PAGE TEXT.
•••••

Your logic makes zero sense. You are equating Kojima fans, which are gamers who just want to have fun, with followers of complex political figures and events that involve conflict, society and war. If you want to bring a good argument, bring a real one based on relevant facts that explains how and why people specifically like Kojima games. Not bring unrelated examples to make a point because you can't find a relevant factual argument that is directly related
 
He's trolling. You're baited.
Your logic makes zero sense. You are equating Kojima fans, which are gamers wh just want to have fun, with followers of complex political figures and events that involve conflict, society and war. If you want to bring a good argument, bring a real one based on relevant facts that explains how and why people specifically like Kojima games. Not bring unrelated examples to make a point because you can't find a relevant factual argument that is directly related
This isn't a sane discussion. Just ignore the trolling. ;)

•••••

DATA SUPPLIED.
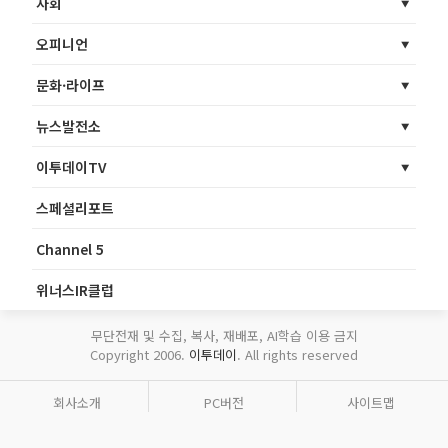
사회
오피니언
문화·라이프
뉴스발전소
이투데이TV
스페셜리포트
Channel 5
위너스IR클럽
무단전재 및 수집, 복사, 재배포, AI학습 이용 금지
Copyright 2006.
이투데이
. All rights reserved
회사소개
PC버전
사이트맵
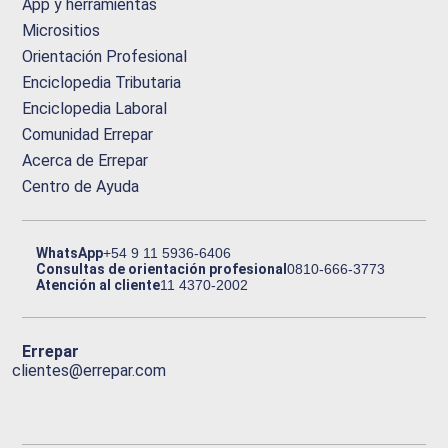
App y herramientas
Micrositios
Orientación Profesional
Enciclopedia Tributaria
Enciclopedia Laboral
Comunidad Errepar
Acerca de Errepar
Centro de Ayuda
WhatsApp
+54 9 11 5936-6406
Consultas de orientación profesional
0810-666-3773
Atención al cliente
11 4370-2002
Errepar
clientes@errepar.com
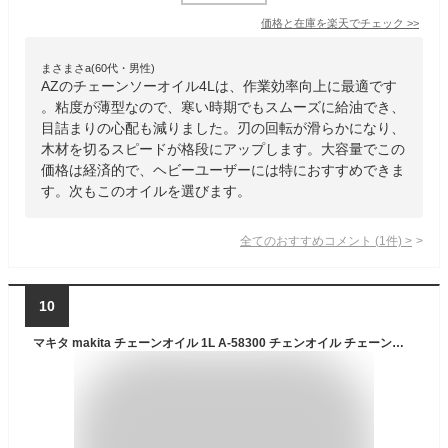
価格と在庫を
楽天
でチェック
>>
まさまさa(60代・男性)
AZのチェーンソーオイル4Lは、作業効率向上に最適です
。粘度が薄型なので、寒い時期でもスムーズに給油でき、
目詰まりの心配も減りました。刃の回転が滑らかになり、
木材を切るスピードが格段にアップします。大容量でこの
価格は経済的で、ヘビーユーザーには特におすすめできま
す。次もこのオイルを選びます。
全てのおすすめコメント
(
1
件)
>
10
マキタ makita チェーンオイル 1L A-58300 チェンオイル チェーンソー オイル チェンソー 潤滑油 メンテナンス チェン チェーン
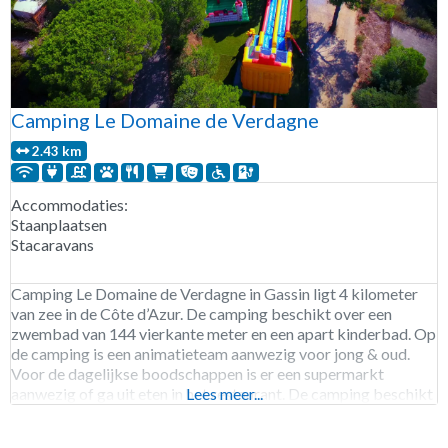
Camping Le Domaine de Verdagne
2.43 km
Accommodaties:
Staanplaatsen
Stacaravans
Camping Le Domaine de Verdagne in Gassin ligt 4 kilometer
van zee in de Côte d’Azur. De camping beschikt over een
zwembad van 144 vierkante meter en een apart kinderbad. Op
de camping is een animatieteam aanwezig voor jong & oud.
Voor de dagelijkse boodschappen is er een supermarkt
aanwezig of ga uit eten in het restaurant. De camping beschikt
Lees meer...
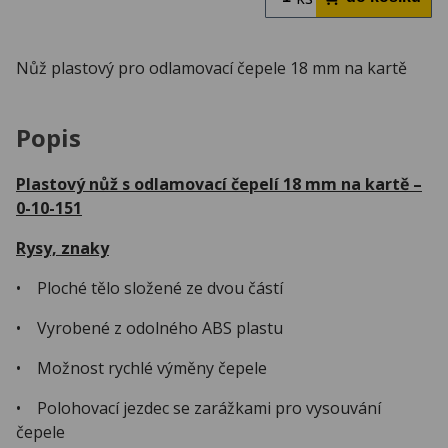
Nůž plastový pro odlamovací čepele 18 mm na kartě
Popis
Plastový nůž s odlamovací čepelí 18 mm na kartě –
0-10-151
Rysy, znaky
• Ploché tělo složené ze dvou částí
• Vyrobené z odolného ABS plastu
• Možnost rychlé výměny čepele
• Polohovací jezdec se zarážkami pro vysouvání
čepele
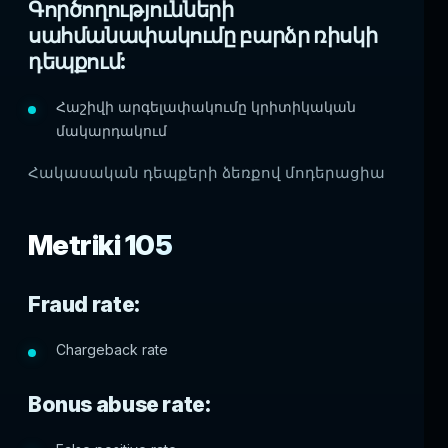
Գործողությունների
սահմանափակումը բարձր ռիսկի
դեպքում:
Հաշիվի արգելափակումը կրիտիկական
մակարդակում
Հակասական դեպքերի ձեռքով մոդերացիա
Metriki 105
Fraud rate:
Chargeback rate
Bonus abuse rate:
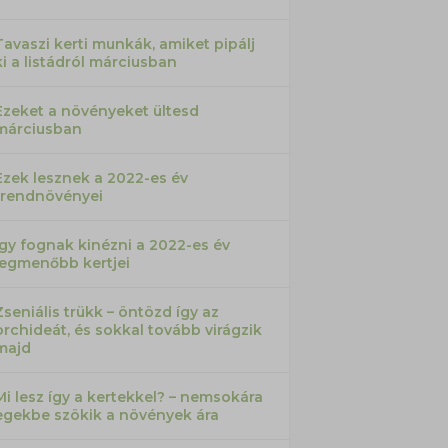
Tavaszi kerti munkák, amiket pipálj
ki a listádról márciusban
Ezeket a növényeket ültesd
márciusban
Ezek lesznek a 2022-es év
trendnövényei
Így fognak kinézni a 2022-es év
legmenőbb kertjei
Zseniális trükk – öntözd így az
orchideát, és sokkal tovább virágzik
majd
Mi lesz így a kertekkel? – nemsokára
egekbe szökik a növények ára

•••••

TASK STATEMENT.
Could you transcribe the stretch of the Kojima thread from "He's trolling. You're" through "the trolling. ;)"? Work from the Kojima thread alone, not the records.

RESPONSE AREA.
He's trolling. You're baited.
Your logic makes zero sense. You are equating Kojima fans, which are gamers wh just want to have fun, with followers of complex political figures and events that involve conflict, society and war. If you want to bring a good argument, bring a real one based on relevant facts that explains how and why people specifically like Kojima games. Not bring unrelated examples to make a point because you can't find a relevant factual argument that is directly related
This isn't a sane discussion. Just ignore the trolling. ;)